Some context, I was using an old version of CDH 6.3.2, and now I am migrating my Nifi flows to a new CDP CFM data hub.
Generally, my uses cases follow this process:
- Download a file (csv)
- Convert it to Avro (schema inferring, as I do not know the schema)
- Convert it to ORC
- Create a Hive external table in top of the ORC file.
With the CDP cluster I am facing the following issue:
Some data have mixed type (i.e INT and STRING for example); and the following error is raised :
Unknown field type: uniontype<int,string>
I tried to create a custom script to manually modified the schema, but when it is converted to ORC my table schema do not match the underlying data.

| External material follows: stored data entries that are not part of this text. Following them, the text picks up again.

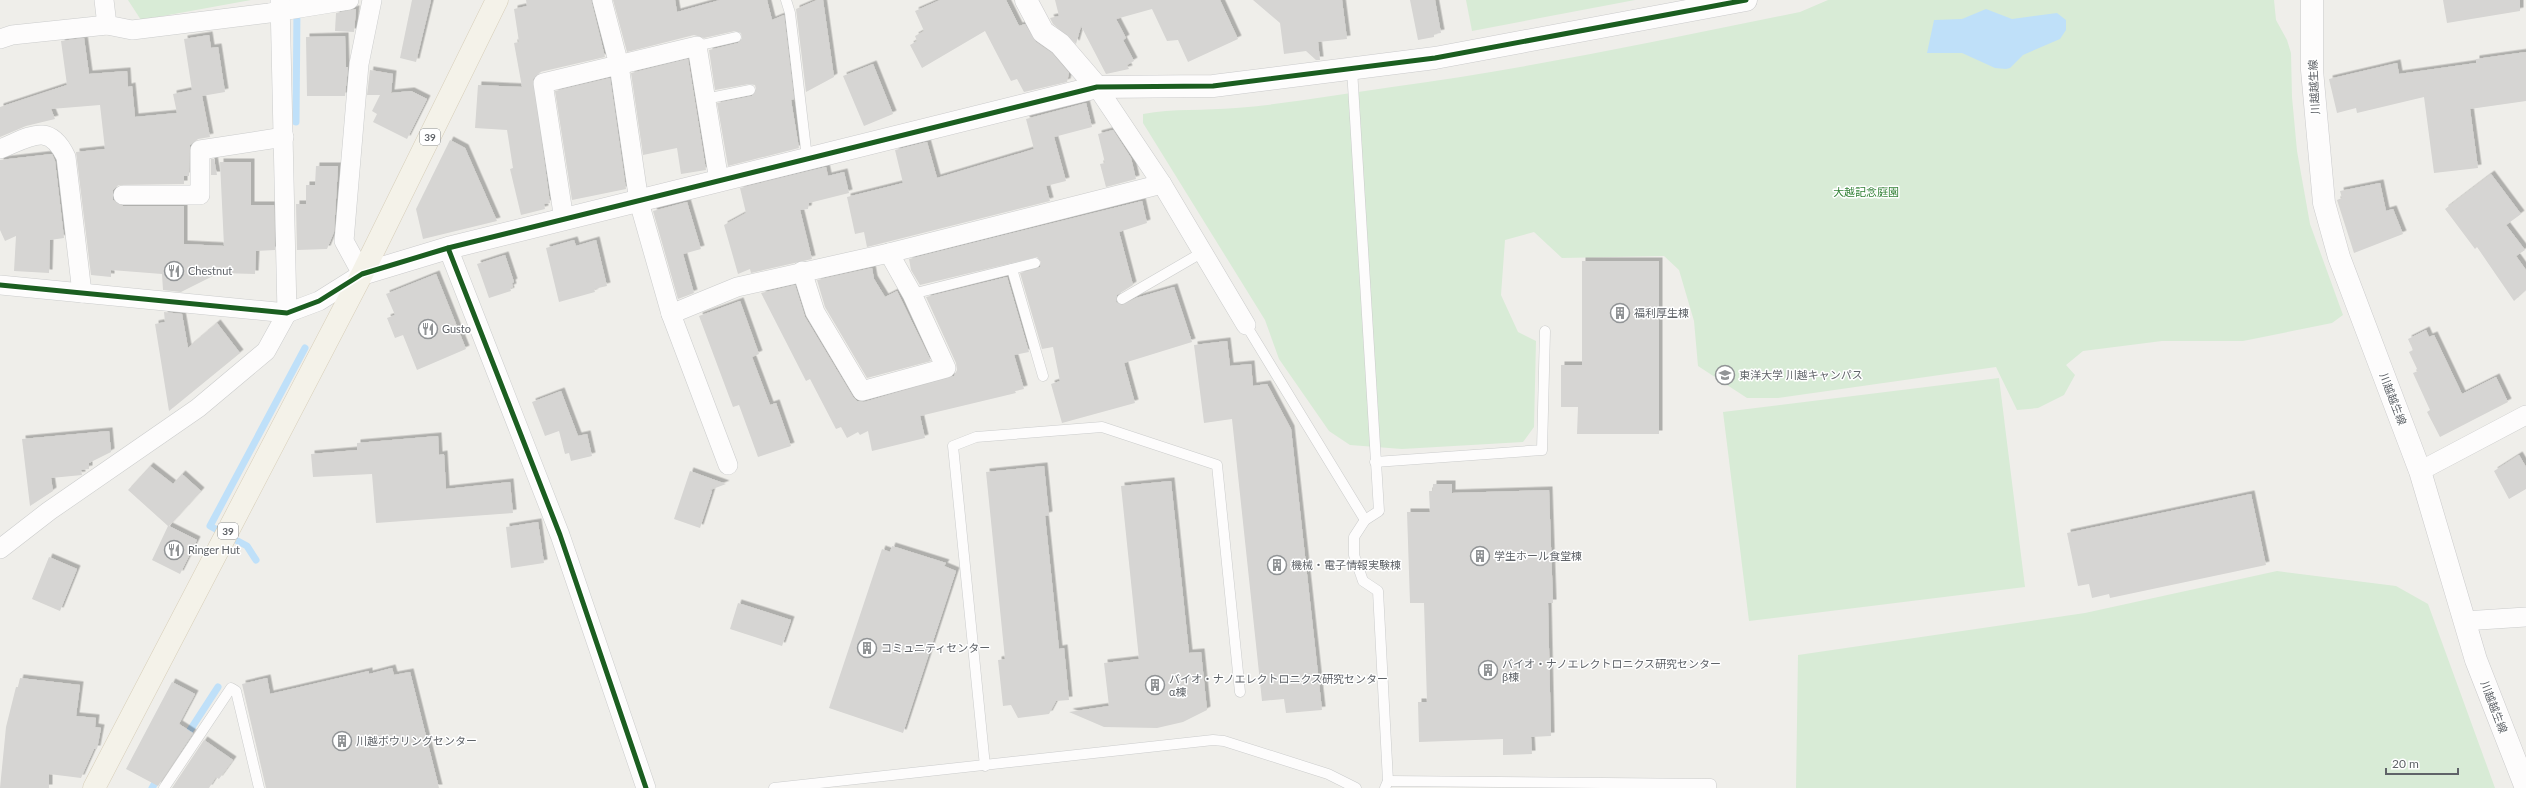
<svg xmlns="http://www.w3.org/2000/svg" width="2526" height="788" viewBox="0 0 2526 788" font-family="Lato,'Noto Sans JP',sans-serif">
  <defs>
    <filter id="shadow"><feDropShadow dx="3.5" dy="-3.5" stdDeviation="0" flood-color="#0004"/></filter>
  </defs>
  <rect width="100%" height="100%" fill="#efeeea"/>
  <g fill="#d8ebd6">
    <path d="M 128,0 L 251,0 L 141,20 Z"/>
    <path d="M 1466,0 L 1635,0 L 1472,31 Z"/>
    <path d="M 1828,0 L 2274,0 L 2276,20 L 2287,40 L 2291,53 L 2292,97 L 2297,151 L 2310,224 L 2343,315 L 2332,323 L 2243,341 L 2162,341 L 2083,351 L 2066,365 L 2075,375 L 2064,395 L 2038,408 L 2017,410 L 1996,367 L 1778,398 L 1747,398 L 1698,366 L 1694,321 L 1679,270 L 1664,256 L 1562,258 L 1534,232 L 1505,240 L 1501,295 L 1518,332 L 1536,341 L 1534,427 L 1523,442 L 1402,449 L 1350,445 L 1329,431 L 1279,359 L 1265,320 L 1143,123 L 1143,114 C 1173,108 1205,111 1236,108 C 1288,104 1340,94 1392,87 C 1529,69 1664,39 1800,12 Z"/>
    <path d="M 1999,378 L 2025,587 L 1749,621 L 1723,412 Z"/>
    <path d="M 2277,571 L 2396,586 L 2428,604 L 2495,788 L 1796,788 L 1798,655 L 2085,613 Z"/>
  </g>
  <path fill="#bfe0f9" d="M 1986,9 L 2012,19 L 2057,13 L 2066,20 L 2066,30 L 2060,39 L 2023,55 L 2010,68 L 2006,69 L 1995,68 L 1962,53 L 1927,53 L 1934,20 L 1962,19 Z"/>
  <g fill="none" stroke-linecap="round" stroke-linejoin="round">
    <g stroke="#bfe0f9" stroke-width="7">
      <path d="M 296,122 L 297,8"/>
      <path d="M 256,560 L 247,546 L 210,526 L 305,348"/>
      <path d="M 185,738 L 218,687"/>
      <path d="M 152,788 L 159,776"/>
    </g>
  </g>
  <g fill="#d6d5d3" filter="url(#shadow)">
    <path d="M 412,0 L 431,0 L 416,62 L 400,58 Z"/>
    <path d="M 526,0 L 591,0 L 605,57 L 540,72 L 533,79 L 550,203 L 544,204 L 545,209 L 521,215 L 510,169 L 513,168 L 507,130 L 475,128 L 478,85 L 522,87 L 514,43 L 519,42 L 514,9 L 527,6 Z"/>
    <path d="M 613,0 L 675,0 L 677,12 L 720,0 L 767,0 L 772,20 L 784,15 L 794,99 L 791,100 L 799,148 L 728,166 L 717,103 L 752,96 L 756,89 L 755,85 L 749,84 L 715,90 L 709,50 L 738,43 L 742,39 L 741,33 L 735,31 L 704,38 L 694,35 L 627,52 Z"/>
    <path d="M 817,0 L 823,0 L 834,77 L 806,92 L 796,9 Z"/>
    <path d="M 940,0 L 1006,0 L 1019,26 L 1025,24 L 1036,42 L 1052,53 L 1069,73 L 1067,82 L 1024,92 L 1017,79 L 1011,81 L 985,31 L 922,68 L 910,45 L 917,41 L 915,36 L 924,31 L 915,11 Z"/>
    <path d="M 1055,0 L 1220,0 L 1238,39 L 1188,62 L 1178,40 L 1167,41 L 1152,9 L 1116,19 L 1126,38 L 1123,40 L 1134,61 L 1127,65 L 1129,69 L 1106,74 L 1081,26 L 1076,44 L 1053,24 L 1050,18 L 1059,16 Z"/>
    <path d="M 1253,0 L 1342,0 L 1347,39 L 1318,42 L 1320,60 L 1316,60 L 1306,51 L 1284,54 L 1280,23 Z"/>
    <path d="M 1410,0 L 1435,0 L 1441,33 L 1434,34 L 1434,37 L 1418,40 Z"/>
    <path d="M 2443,0 L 2520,0 L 2520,11 L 2447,23 Z"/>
    <path d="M 356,9 L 354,32 L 335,31 L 336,13 Z"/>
    <path d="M 209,35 L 211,48 L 218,47 L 225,92 L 202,96 L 210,137 L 198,139 L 190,145 L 189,176 L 184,176 L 184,184 L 118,185 L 113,190 L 113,200 L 123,206 L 184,206 L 184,244 L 224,246 L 220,162 L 251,162 L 251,205 L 274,205 L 275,250 L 256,251 L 255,274 L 219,273 L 181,292 L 163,290 L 162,274 L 111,270 L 111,277 L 91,275 L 76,152 L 105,149 L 100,105 L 51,109 L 55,119 L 26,126 L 0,137 L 0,107 L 67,85 L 61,41 L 84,38 L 89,74 L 127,71 L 128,87 L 132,86 L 135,117 L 177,113 L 173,94 L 192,90 L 184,39 Z"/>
    <path d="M 345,36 L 346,67 L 348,67 L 345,96 L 307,96 L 306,37 Z"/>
    <path d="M 2526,52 L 2526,101 L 2470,109 L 2478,168 L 2434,173 L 2424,97 L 2357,113 L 2356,108 L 2337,113 L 2329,79 L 2397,63 L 2399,74 L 2476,63 L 2476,59 Z"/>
    <path d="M 688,59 L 706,170 L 681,174 L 677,148 L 643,155 L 631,73 Z"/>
    <path d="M 873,64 L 893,114 L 864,126 L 843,76 Z"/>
    <path d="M 370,70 L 393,74 L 391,93 L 411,91 L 427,99 L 407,139 L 373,122 L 377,114 L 372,111 L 380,95 L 367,95 Z"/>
    <path d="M 610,78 L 626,189 L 572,200 L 555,91 Z"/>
    <path d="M 1086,103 L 1092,127 L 1054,137 L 1066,181 L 1046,186 L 1050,201 L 867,247 L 864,232 L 855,234 L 847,197 L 903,183 L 895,150 L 927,142 L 937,178 L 1034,149 L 1026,119 Z"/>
    <path d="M 1113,130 L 1131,158 L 1136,179 L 1106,187 L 1100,164 L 1105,163 L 1098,134 Z"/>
    <path d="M 450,140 L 465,148 L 497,221 L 423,239 L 416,209 Z"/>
    <path d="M 52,154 L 55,161 L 64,238 L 50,240 L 49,273 L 14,271 L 16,236 L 5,241 L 0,230 L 0,160 Z"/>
    <path d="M 211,159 L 214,159 L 217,175 L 211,175 Z"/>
    <path d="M 316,166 L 338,166 L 334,232 L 327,249 L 297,250 L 296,204 L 306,204 L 306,185 L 315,185 Z"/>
    <path d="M 826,167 L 828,176 L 844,172 L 849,193 L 809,203 L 808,209 L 800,210 L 812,259 L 751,273 L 750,269 L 738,274 L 724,225 L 746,213 L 740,188 Z"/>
    <path d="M 2491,174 L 2521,214 L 2506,225 L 2525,250 L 2516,256 L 2526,270 L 2526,290 L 2514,301 L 2477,247 L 2475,249 L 2445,209 Z"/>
    <path d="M 2380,183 L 2386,211 L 2393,209 L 2403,234 L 2354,253 L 2337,200 L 2342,198 L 2340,191 Z"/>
    <path d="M 1142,201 L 1147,223 L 1119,232 L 1133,285 L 1117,295 L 1116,302 L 1122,305 L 1136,298 L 1174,287 L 1192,342 L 1124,363 L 1135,403 L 1062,423 L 1051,384 L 1060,381 L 1053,347 L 1042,349 L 1020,273 L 1040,267 L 1041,262 L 1037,257 L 920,285 L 911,270 L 909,259 Z"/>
    <path d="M 687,202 L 701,249 L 683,254 L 694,293 L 678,299 L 653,211 Z"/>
    <path d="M 574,240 L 576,246 L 596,240 L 607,286 L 594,289 L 595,292 L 559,302 L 546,248 Z"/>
    <path d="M 505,255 L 514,282 L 512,283 L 513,287 L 510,288 L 511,291 L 489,298 L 477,264 Z"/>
    <path d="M 1582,261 L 1659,261 L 1659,434 L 1577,434 L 1578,407 L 1561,407 L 1561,365 L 1582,365 Z"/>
    <path d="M 872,268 L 874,279 L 885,297 L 897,291 L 931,361 L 867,378 L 825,307 L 817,280 Z"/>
    <path d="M 436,274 L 466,349 L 417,370 L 403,335 L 395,338 L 387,318 L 395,315 L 386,294 Z"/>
    <path d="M 1007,277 L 1029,352 L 1014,355 L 1024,389 L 1015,391 L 1016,393 L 920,416 L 925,438 L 872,451 L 868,431 L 860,435 L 858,432 L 847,438 L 841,427 L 836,429 L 810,379 L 806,381 L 761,293 L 795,285 L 805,317 L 853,397 L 857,401 L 864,402 L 954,376 L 957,370 L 956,363 L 926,297 Z"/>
    <path d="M 740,301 L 759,354 L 752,357 L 770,405 L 776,403 L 791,446 L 758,457 L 739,405 L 733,407 L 699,316 Z"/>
    <path d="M 164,312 L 182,314 L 188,348 L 217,323 L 240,353 L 169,411 L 155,324 L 165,322 Z"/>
    <path d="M 2426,330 L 2429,337 L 2434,335 L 2462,394 L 2496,377 L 2508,402 L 2440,437 L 2427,412 L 2430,410 L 2413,373 L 2418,371 L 2409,352 L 2413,350 L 2408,339 Z"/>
    <path d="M 1227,341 L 1230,366 L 1251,364 L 1253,386 L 1267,384 L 1291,429 L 1322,710 L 1286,713 L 1284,699 L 1262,701 L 1232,419 L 1204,423 L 1194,345 Z"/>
    <path d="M 561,391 L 578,436 L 587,434 L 592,456 L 571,461 L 569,453 L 565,454 L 559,431 L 545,436 L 532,402 Z"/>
    <path d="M 109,431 L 111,452 L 89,463 L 89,469 L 81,470 L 82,475 L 51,478 L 53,491 L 30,506 L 22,439 Z"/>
    <path d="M 438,436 L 439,455 L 444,454 L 446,489 L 510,482 L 513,513 L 376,523 L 372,474 L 313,477 L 311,454 L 357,450 L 357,443 Z"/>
    <path d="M 2519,455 L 2526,467 L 2526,489 L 2509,499 L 2494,471 Z"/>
    <path d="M 150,466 L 173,484 L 182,474 L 201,491 L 169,526 L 197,540 L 180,574 L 152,560 L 168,526 L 128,490 Z"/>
    <path d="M 1044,466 L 1049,515 L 1045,516 L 1059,649 L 1064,648 L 1069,700 L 1056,701 L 1049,714 L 1018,718 L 1011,705 L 1003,706 L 998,660 L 1005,659 L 986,472 Z"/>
    <path d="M 690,471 L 726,484 L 710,490 L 712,491 L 700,528 L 674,519 Z"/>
    <path d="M 1171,481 L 1189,653 L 1201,652 L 1207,710 L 1183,722 L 1157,728 L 1104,727 L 1069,712 L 1109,706 L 1104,663 L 1139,659 L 1121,486 Z"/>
    <path d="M 1433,484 L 1452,484 L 1452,493 L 1549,490 L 1553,603 L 1548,603 L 1551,736 L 1531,737 L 1532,754 L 1503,755 L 1503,739 L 1419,742 L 1418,702 L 1427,702 L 1424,603 L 1410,603 L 1407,512 L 1430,512 L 1429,491 L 1433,491 Z"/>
    <path d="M 2251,494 L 2266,565 L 2110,598 L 2109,594 L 2092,598 L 2089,584 L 2078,586 L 2067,533 Z"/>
    <path d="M 538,522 L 544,563 L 511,568 L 506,527 Z"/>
    <path d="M 892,546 L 946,563 L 944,566 L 956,571 L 903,733 L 829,708 L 882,549 L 890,552 Z"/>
    <path d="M 49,557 L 77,569 L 60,611 L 32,599 Z"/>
    <path d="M 738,603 L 791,620 L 782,646 L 730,629 Z"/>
    <path d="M 392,668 L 394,675 L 410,672 L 439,788 L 266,788 L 242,684 L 267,678 L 270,694 L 369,671 L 369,674 Z"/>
    <path d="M 20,678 L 80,685 L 76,716 L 96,718 L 95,727 L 101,728 L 97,749 L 94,749 L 81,778 L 49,774 L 49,788 L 0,788 L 6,727 L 16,687 L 18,687 Z"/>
    <path d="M 172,682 L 195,694 L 179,724 L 193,733 L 158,786 L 126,769 Z"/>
    <path d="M 204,740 L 233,760 L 219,779 L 216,777 L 209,788 L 172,788 Z"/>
  </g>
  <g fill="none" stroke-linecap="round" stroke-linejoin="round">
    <defs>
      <g id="lane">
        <path d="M 786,0 L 790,13 L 807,158"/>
        <path d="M 697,46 L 736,37"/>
        <path d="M 1352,69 L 1379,511 L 1365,520 L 1354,537 L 1354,555 L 1363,581 L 1378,591 L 1388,781 L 1385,788"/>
        <path d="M 705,99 L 750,90"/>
        <path d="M 1012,269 L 1043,376"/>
        <path d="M 912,294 L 1035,263"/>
        <path d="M 1122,299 L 1203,252"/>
        <path d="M 1246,325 L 1365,520"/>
        <path d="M 1375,462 L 1542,450 L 1545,331"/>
        <path d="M 985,766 L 953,446 L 976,437 L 1102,427 L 1217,465 L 1240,692"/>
        <path d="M 1388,781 L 1711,784 L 1711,788"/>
        <path d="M 164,788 L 231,688 L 236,691 L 259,788"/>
        <path d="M 774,788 L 1213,740 L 1224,741 L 1328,774 L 1356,788"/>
      </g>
      <g id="street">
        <path d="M 104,0 L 107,25 L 132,30 L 269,13 L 349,0"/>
        <path d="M 602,0 L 619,65 L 639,202 L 671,314 L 728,465"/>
        <path d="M 0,39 L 12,35 L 107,25"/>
        <path d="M 1097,87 L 1162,184 L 1246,325"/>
        <path d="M 0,149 C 30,137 49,121 66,157 L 82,293"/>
        <path d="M 123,195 L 200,195 L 200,150 L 284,137"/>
        <path d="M 564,220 L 543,83 L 697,46 L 719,181"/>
        <path d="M 448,248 L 560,535 L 646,788"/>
        <path d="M 802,271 L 815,312 L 862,391 L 946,368 L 912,294 L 889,253"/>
        <path d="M 0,285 L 287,313 L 319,301 L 362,274 L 344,241 L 359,64 L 372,0"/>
        <path d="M 671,314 L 737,287 L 889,253 L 1162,184"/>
        <path d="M 2420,471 L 2526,415"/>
        <path d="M 0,549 L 49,511 L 198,408 L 266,351 L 287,313 L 280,0"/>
        <path d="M 2464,621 L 2526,617"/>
      </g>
      <g id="secondary">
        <path d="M 1026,0 L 1043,32 L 1060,44 L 1097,87"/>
        <path d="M 2312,0 L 2312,70 L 2324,203 L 2339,257 L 2420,471 L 2476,660 L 2526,788"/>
        <path d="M 362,274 L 448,248 L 1097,87 L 1213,86 L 1435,58 L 1746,0"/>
      </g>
      <path id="primary" d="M 94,788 L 362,274 L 497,0"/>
    </defs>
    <use href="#lane" stroke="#cbcccc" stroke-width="11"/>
    <use href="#street" stroke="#cbcccc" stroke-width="20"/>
    <use href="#secondary" stroke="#cacacb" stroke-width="23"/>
    <use href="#primary" stroke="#d7ceb8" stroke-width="23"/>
    <use href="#lane" stroke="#fdfcfc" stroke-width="10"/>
    <use href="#street" stroke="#fdfcfc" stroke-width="19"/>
    <use href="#secondary" stroke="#fdfcfc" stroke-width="22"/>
    <use href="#primary" stroke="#f4f2e9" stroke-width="22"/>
    <defs>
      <g id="cycleway">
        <path d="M 448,248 L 560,535 L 646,788"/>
        <path d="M 0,285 L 287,313 L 319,301 L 362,274 L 448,248 L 1097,87 L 1213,86 L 1435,58 L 1746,0"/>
      </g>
    </defs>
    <use href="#cycleway" stroke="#fff" stroke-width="8"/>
    <use href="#cycleway" stroke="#1b5e20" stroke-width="5"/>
  </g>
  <defs>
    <symbol id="restaurant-ring" viewBox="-11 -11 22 22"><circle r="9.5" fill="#fff" stroke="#919496" stroke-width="1.5"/><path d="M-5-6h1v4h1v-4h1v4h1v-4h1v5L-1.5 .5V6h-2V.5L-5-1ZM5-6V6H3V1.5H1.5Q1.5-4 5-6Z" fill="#919496"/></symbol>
    <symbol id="building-ring" viewBox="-11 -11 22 22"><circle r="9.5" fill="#fff" stroke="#919496" stroke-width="1.5"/><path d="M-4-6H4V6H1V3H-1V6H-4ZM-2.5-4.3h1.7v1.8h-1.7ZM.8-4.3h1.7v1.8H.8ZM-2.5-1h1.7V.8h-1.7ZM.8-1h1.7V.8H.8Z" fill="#919496"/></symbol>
    <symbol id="university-ring" viewBox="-11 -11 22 22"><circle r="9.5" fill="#fff" stroke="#919496" stroke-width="1.5"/><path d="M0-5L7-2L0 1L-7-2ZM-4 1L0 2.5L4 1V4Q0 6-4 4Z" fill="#919496"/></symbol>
  </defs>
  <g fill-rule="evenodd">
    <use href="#restaurant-ring" x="163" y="260" width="22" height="22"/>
    <use href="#building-ring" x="1609" y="302" width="22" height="22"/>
    <use href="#restaurant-ring" x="417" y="318" width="22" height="22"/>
    <use href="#university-ring" x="1714" y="364" width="22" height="22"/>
    <use href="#restaurant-ring" x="163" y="539" width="22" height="22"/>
    <use href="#building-ring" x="1469" y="545" width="22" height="22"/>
    <use href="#building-ring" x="1266" y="554" width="22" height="22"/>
    <use href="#building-ring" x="856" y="637" width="22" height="22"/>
    <use href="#building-ring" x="1477" y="659" width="22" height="22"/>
    <use href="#building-ring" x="1144" y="674" width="22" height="22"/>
    <use href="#building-ring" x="331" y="730" width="22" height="22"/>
  </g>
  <g text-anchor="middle" stroke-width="3" stroke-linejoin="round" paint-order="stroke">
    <g fill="#fff" stroke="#8f9295" stroke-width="1">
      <rect x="420" y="129" width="20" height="16" rx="3"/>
      <rect x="218" y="523" width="20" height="16" rx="3"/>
    </g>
    <g font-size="10" font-weight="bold" fill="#5f6368">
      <text x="430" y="141">39</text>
      <text x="228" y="535">39</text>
    </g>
    <g font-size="11" fill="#5f6368" stroke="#fff">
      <text transform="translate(2314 87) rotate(-93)" y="4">川越越生線</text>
      <text transform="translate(2393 399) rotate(69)" y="4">川越越生線</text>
      <text transform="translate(2494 707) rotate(69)" y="4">川越越生線</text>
    </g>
    <g font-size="11" fill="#348238" stroke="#fff">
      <text x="1866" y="196">大越記念庭園</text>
    </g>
    <g font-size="11" fill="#5f6368" stroke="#fff" text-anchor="start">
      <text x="188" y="275">Chestnut</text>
      <text x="1634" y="317">福利厚生棟</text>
      <text x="442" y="333">Gusto</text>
      <text x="1739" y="379">東洋大学 川越キャンパス</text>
      <text x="188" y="554">Ringer Hut</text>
      <text x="1494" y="560">学生ホール食堂棟</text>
      <text x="1291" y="569">機械・電子情報実験棟</text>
      <text x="881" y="652">コミュニティセンター</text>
      <text x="1502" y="668">バイオ・ナノエレクトロニクス研究センター<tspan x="1502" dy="13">β棟</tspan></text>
      <text x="1169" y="683">バイオ・ナノエレクトロニクス研究センター<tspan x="1169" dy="13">α棟</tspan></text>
      <text x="356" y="745">川越ボウリングセンター</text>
    </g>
  </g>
  <path d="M2386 768v6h72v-6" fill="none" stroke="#5f6368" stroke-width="2"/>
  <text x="2392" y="768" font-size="12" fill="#5f6368" stroke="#ffffff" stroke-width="3" paint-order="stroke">20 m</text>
</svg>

As the ORC conversion tries to infer the schema again.
The only way I found to put data in Hive through Nifi is to:
- Download a file (csv)
- Convert it to Avro (do not infer and use string)
- Convert it to PARQUET
- Create a Hive external table in top of the PARQUET file.
Thus I am losing a lot of information by converting all my data columns to string.
From the doc you mentioned: "Apache ORC (Optimized Row Columnar) format from Spark application".
So only from Spark, is there anything related to Spark in the question?
Orc is the native format of Hive, for sure it is supported.
Hi @asish ,
I have uploaded the Nifi flow definition, so you can reproduce my issue.(In txt file because I can't upload json extension, just change the extension)
It generates a csv:
Then convert it to Parquet (V1). The issue comes from UpdateHive processor :
Error while compiling statement: FAILED: Execution Error, return code 40000 from org.apache.hadoop.hive.ql.ddl.DDLTask. java.lang.UnsupportedOperationException: Unknown field type: uniontype<int,string>
The issue is not present in Nifi when I convert to another format (Avro for example). But is present when I tried to read back the data from the table (from Hue):
AnalysisException: Could not load table open_data.test from catalog CAUSED BY: TableLoadingException: Could not load table open_data.test from catalog CAUSED BY: TException: TGetPartialCatalogObjectResponse(status:TStatus(status_code:GENERAL, error_msgs:[TableLoadingException: Unsupported type 'uniontype' in column 'mixedtype' of table 'test']), lookup_status:OK)
Currently, I am on the last version of Nifi CFM in CDP: 7.2.11 - Flow Management Light Duty with Apache NiFi, Apache NiFi Registry
Thank you for your help,